Work to be completed:
Gather every line below that contains the string "common". The match is case-sensitive.
==*==
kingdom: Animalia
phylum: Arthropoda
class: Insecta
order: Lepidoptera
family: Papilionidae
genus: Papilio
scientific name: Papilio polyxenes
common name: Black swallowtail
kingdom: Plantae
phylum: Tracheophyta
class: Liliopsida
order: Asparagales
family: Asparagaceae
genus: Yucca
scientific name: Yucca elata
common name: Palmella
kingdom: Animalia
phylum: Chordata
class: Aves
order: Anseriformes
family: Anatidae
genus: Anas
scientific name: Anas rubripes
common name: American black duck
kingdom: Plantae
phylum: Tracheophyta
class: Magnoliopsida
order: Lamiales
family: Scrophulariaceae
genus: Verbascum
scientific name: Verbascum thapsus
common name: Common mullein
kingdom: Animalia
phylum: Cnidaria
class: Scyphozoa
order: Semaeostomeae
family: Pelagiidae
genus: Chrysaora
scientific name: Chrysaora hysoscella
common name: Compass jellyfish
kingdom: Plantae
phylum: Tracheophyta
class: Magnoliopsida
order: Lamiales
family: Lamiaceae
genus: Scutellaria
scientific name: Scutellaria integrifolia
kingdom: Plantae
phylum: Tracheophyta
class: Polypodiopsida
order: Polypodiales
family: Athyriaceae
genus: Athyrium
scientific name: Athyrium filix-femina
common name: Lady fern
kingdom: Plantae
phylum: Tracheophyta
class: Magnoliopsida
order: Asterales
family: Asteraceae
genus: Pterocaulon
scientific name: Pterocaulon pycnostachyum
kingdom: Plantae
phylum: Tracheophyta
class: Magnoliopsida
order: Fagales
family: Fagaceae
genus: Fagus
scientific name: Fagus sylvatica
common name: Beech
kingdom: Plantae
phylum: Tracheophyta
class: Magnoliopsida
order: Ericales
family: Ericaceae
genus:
==*==
Solution to the exercise:
common name: Black swallowtail
common name: Palmella
common name: American black duck
common name: Common mullein
common name: Compass jellyfish
common name: Lady fern
common name: Beech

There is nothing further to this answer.